安装BOOTSTRAP环境(go编译器通过go语言编译,正如gcc通过gcc编译一般)

mkdir $HOME/gos
cd $HOME/gos
curl https://dl.google.com/go/go1.12.10.darwin-amd64.tar.gz | tar xvzf -
mv go go1.12.10
cd $HOME/src/github.com/golang/go/src
echo 'export GOROOT_BOOTSTRAP=$HOME/gos/go1.12.10' >> .envrc
direnv allow

切换到最新的tag,并创建一个分支

cd $HOME/src/github.com/golang/go
git checkout go1.13.1
git checkout -b go1.13.1-playground

首次尝试编译go编译器

cd $HOME/src/github.com/golang/go/src
./make.bash

会看到如下的输出

Building Go cmd/dist using /Users/shane/gos/go1.12.10.
Building Go toolchain1 using /Users/shane/gos/go1.12.10.
Building Go bootstrap cmd/go (go_bootstrap) using Go toolchain1.
Building Go toolchain2 using go_bootstrap and Go toolchain1.
Building Go toolchain3 using go_bootstrap and Go toolchain2.
Building packages and commands for darwin/amd64.
---
Installed Go for darwin/amd64 in /Users/shane/src/github.com/golang/go
Installed commands in /Users/shane/src/github.com/golang/go/bin

验证编译

which go
go version

GoLand设置

创建项目

File -> Open 选择工程根目录

66475611-3a39e980-ea83-11e9-802e-3b118d1ac906.png

设置GOROOT

$HOME/src/github.com/golang/go

66475821-a4528e80-ea83-11e9-970b-8982bafbab77.png

创建一个playground项目,用于测试编译

clone我的测试项目

cd $HOME/src/github.com/shanexu
git clone https://github.com/shanexu/go-playground.git

配置环境变量

cd $HOME/src/github.com/shanexu/go-playground
echo 'export GOROOT=$HOME/src/github.com/golang/go
export PATH=$GOROOT/bin:$PATH
export GOBIN=$(pwd)/bin' > .envrc

至此整个开发环境算是搭建成功了

go build 过程分析

cd $HOME/src/github.com/shanexu/go-playground
go build -o bin/helloworld helloworld/main.go

先从 go build 命令开始。

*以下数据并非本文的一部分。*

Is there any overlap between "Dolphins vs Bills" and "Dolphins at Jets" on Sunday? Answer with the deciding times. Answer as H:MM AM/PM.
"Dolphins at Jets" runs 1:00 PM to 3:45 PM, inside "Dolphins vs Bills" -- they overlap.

go命令本身就是多个子命令的入口,比如我们现在要研究的build命令,就是他的一个子命令,其源码在 src/cmd/go/internal/work/build.go 中。

23: var CmdBuild = &base.Command{
24:   UsageLine: "go build [-o output] [-i] [build flags] [packages]",
25:   Short:     "compile packages and dependencies",  

配置一个运行配置如下图所示: 66554844-37033400-eb3d-11e9-8558-f42b8458b1e7.png

经过断点和肉眼调试,go build过程大致如下:

digraph G {
    "main.main at main.go" -> "cmd/go/internal/work.runBuild at build.go"
    "cmd/go/internal/work.runBuild at build.go" -> "cmd/go/internal/work.(*Builder).Do at exec.go"
    "cmd/go/internal/work.(*Builder).Do at exec.go" -> "writeActionGraph"
    "cmd/go/internal/work.(*Builder).Do at exec.go" -> "cmd/go/internal/work.(*Builder).Do.func3 at exec.go:177 handle(a)"
    "cmd/go/internal/work.(*Builder).Do.func3 at exec.go:177 handle(a)" -> "cmd/go/internal/work.(*Builder).Do.func2 at exec.go:117 err = a.Func(b, a)"
    "cmd/go/internal/work.(*Builder).Do.func2 at exec.go:117 err = a.Func(b, a)" -> "cmd/go/internal/work.(*Builder).build at exec.go:380"
    "cmd/go/internal/work.(*Builder).Do.func2 at exec.go:117 err = a.Func(b, a)" -> "cmd/go/internal/work.(*Builder).link at exec.go:1183"
    "cmd/go/internal/work.(*Builder).Do.func2 at exec.go:117 err = a.Func(b, a)" -> "cmd/go/internal/work.BuildInstallFunc at exec.go:1438"
}

main 方法调用, runBuild 方法, runBuild 再调用 *Builder.Do 方法,在 Do 方法中根据 Action 的依赖关系,调用 ActionFunc 方法。这里有个 writeActionGraph 方法,这个方法会打印 action 的关系图,但是由一个命令行参数控制。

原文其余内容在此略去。